The second hand ticket market for those gigs read like a digital tarot deck. For the run through of their last record, the forgetful and disappointing
A New Morning ended up being hawked for less than their original asking price. On the other hand, tickets for the recital of
Dog Man Star, a particular benchmark of British guitar music and most well-received record, saw the resale market go into overdrive, kicking prices up to ten times their original amount.
Although a fine way to bow out overall, it was something of a sad indictment of a group whose tales of urban decay, sleaze, hedonism and graphic sexual mores reached out and grabbed their audience by both their lapels and between their legs. Alas, ennui, consumer apathy and vocalist Brett Anderson’s crippling addictions combined and contrived to ensure that their final two records (including the patchy
Head Music) passed by sans adulation and sales.
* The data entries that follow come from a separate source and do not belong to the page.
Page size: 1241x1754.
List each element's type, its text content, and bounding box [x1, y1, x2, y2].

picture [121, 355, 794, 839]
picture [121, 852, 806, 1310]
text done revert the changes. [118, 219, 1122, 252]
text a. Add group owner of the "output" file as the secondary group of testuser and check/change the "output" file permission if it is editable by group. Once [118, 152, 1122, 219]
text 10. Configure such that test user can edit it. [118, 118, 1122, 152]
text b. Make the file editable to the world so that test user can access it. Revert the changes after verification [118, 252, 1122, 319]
Upon the first few listens to
Bloodsports, the easiest thing to do would be to call it a ‘return to form’ (as many have already done) and then pick up from where the bookmark lay in a copy of ‘Cliched Writing For Lazy Bastards’.
Bloodsports is something more simple than a ‘return to form’; in effect, it is Suede, for the most part, doing what they have always been capable of.
Bloodsports is the sound of a band who have rested, recouped and clawed back some of that old time vitality. The album’s opening triple salvo picks up where we left off with 1996’s
Coming Up. “Barriers”, “Snowblind” and “It Starts and Ends With You” are replete with uplifting choruses, call and answer refrains, classic Anderson “la-la-la” bridging, an arrogant stomp and that needling, sci-fi guitar that makes them so easily identifiable.
The real change with
Bloodsports is its lyrics. Gone is the leather clad, hyper sexual aggression that slathered across their early releases. In its place is a more measured approach that explores the ins and outs of the emotional spectrum. “Sabotage” sees Anderson opining that he and an unnamed beau’s ‘love is sabotaged’ while “What Are You Not Telling Me?” carries with it the weight of a long, drawn out relationship that can no longer be patched together by the forgetfulness of youth.
Much has been made of the album’s sequencing; drawing to a close with four consecutive ballads. One review likened it to the many false endings in Return Of The King, but it’s nothing so profound and unnecessary as that. The excellent “Sometimes I Feel I’ll Float Away” is a song that could slide very gracefully into Suede’s classics canon. Closer “Faultlines” could very well neatly sum up the past of a band with one of the more cracked histories in modern music.
You get the sense that Suede are playing it by ear, gauging reaction before making another strike. After the dust settles on
Bloodsports it will be interesting to see what their next move is. For the time being though, let’s bask in the return of one of the more curious groups to have existed, and hope that these consummate professionals make this return a long-term affair.